The Third Wave
- First edition
- Author: Alvin Toffler
- Language: English
- Subjects: Social science, history, futurology
- Publisher: William Morrow (US)
- Publication date: 1980
- Publication place: United States
- Media type: Print (hard and paperback)
- ISBN: 0-517-32719-8 (hardcover), ISBN 0-553-24698-4 (paperback)
- Preceded by: Future Shock
- Followed by: Powershift

= The Third Wave (Toffler book) =

1980 book by Alvin Toffler

The Third Wave is a 1980 book by Alvin Toffler. It is the sequel to Future Shock (1970), it is followed by Powershift: Knowledge, Wealth and Violence at the Edge of the 21st Century in 1990.

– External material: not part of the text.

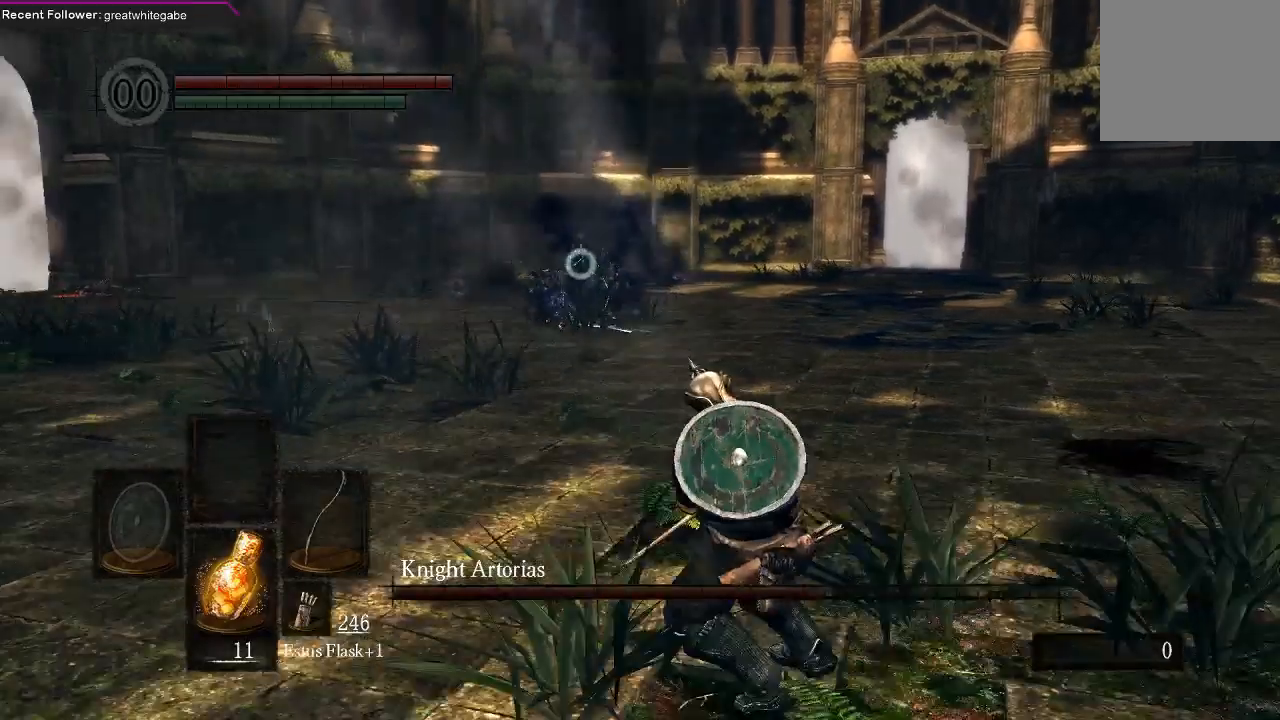
{"dt_ms": 500, "buttons": [], "left_stick": "down", "right_stick": "center", "events": [[267, "left_stick", "down-right"], [467, "left_stick", "down"]]}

Toffler's book describes the transition in developed countries from Industrial Age society, which he calls the "Second Wave", to Information Age "Third Wave" society which he gives many predictions about.

==Toffler's wave theory==

In the book Toffler describes three types of societies, based on the concept of 'waves'—each wave pushes the older societies and cultures aside. The First Wave is the settled agricultural society which prevailed in much of the world after the Neolithic Revolution, which replaced hunter-gatherer cultures. The Second Wave is Industrial Age society. The Second Wave began in Western Europe with the Industrial Revolution, and subsequently spread across the world. Key aspects of Second Wave society are the nuclear family, a factory-type education system and the corporation. Toffler writes: The Second Wave Society is industrial and based on mass production, mass distribution, mass consumption, mass education, mass media, mass recreation, mass entertainment, and weapons of mass destruction. You combine those things with standardization, centralization, concentration, and synchronization, and you wind up with a style of organization we call bureaucracy.

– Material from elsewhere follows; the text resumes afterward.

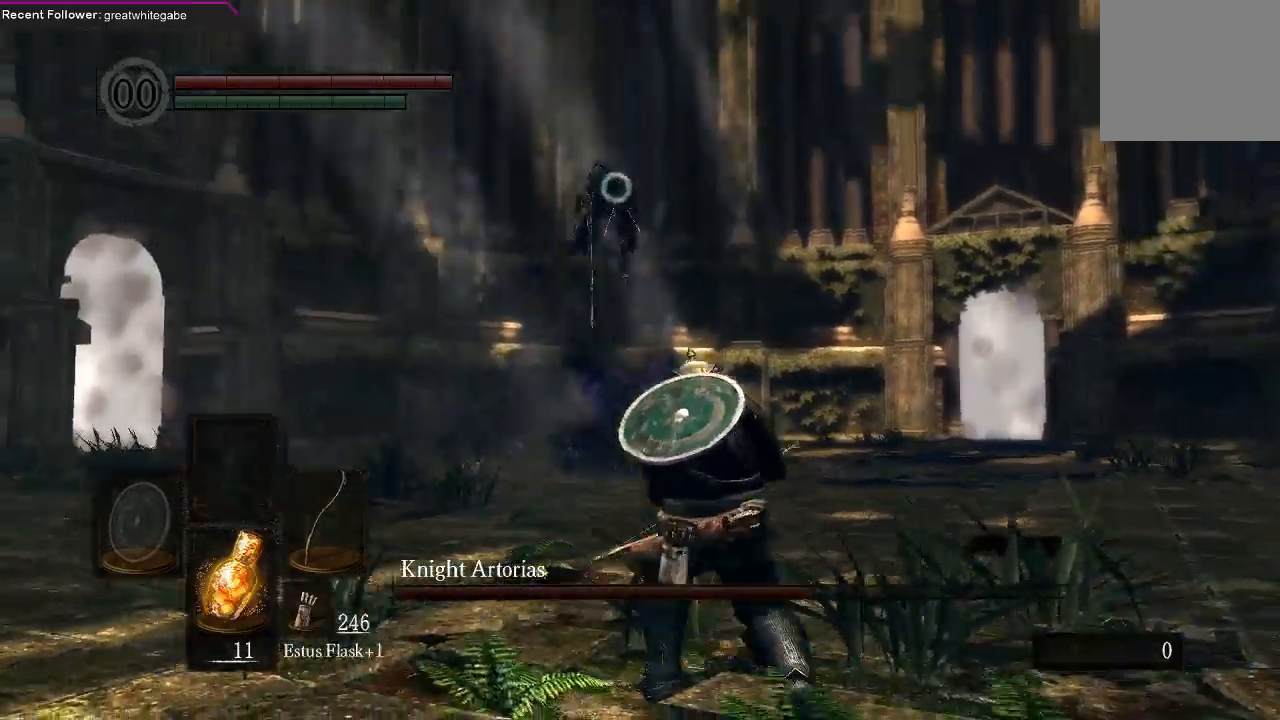
{"dt_ms": 500, "buttons": [], "left_stick": "down", "right_stick": "center", "events": []}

The Third Wave is the post-industrial society. Toffler says that since the late 1950s most countries have been transitioning from a Second Wave society into a Third Wave society. He coined many words to describe it and mentions names invented by others, such as the Information Age.

==Key characteristics of the third wave society==
Though the society foreseen is still emerging, several distinguishing features were posed as characteristic of this new society. Toffler predicts a rolling back of the Industrial-Era creed of "standardization", as exemplified in the one-size-fits-all approach typical of institutions of the second wave, such as the education system, factories, governments, mass media, and high volume mass production.

Toffler also predicts attacks on the nation-state from above and below and progressive obsolescence of the nation-state itself. These may include a gradual loss of people's willingness to use the nation-state to solve problems, the rise of regional interests. Third Wave mentions an expected transformation of the democratic information exchange from periodic polling toward a more direct and frequent interaction between the government and its populace. Toffler begins to indicate that knowledge and information rather than industrial capacity will be the primary determinant of power and its distribution. This is discussed more fully in the sequel Powershift.

His concept of an "electronic cottage" where a large demographic works from home using fast communication devices to interact with the economy. These individuals are termed "prosumers" when they both produce and consume a product. An example, not included in the book, is individuals who work from home, purchase solar panels, and then use the electricity they generate to produce goods they sell. Discussing the book in a later interview, Toffler said that industrial-style, centralized, top-down bureaucratic planning would be replaced by a more open, democratic, decentralized style which he called "anticipatory democracy".

==Kim Dae-jung==
While imprisoned under military rule in South Korea, the future president of South Korea, Kim Dae-jung was handed this book by his wife. In his autobiography, Kim said The Third Wave was the inspiration that gave him a dream of making Korea an "ICT (information and communications technology) powerhouse". Today, South Korea's cyberinfrastructure is considered to be his great legacy.

== Reviews ==
The book was reviewed by Maciej Parowski for Polish magazine "Fantastyka" (3/87, p.53).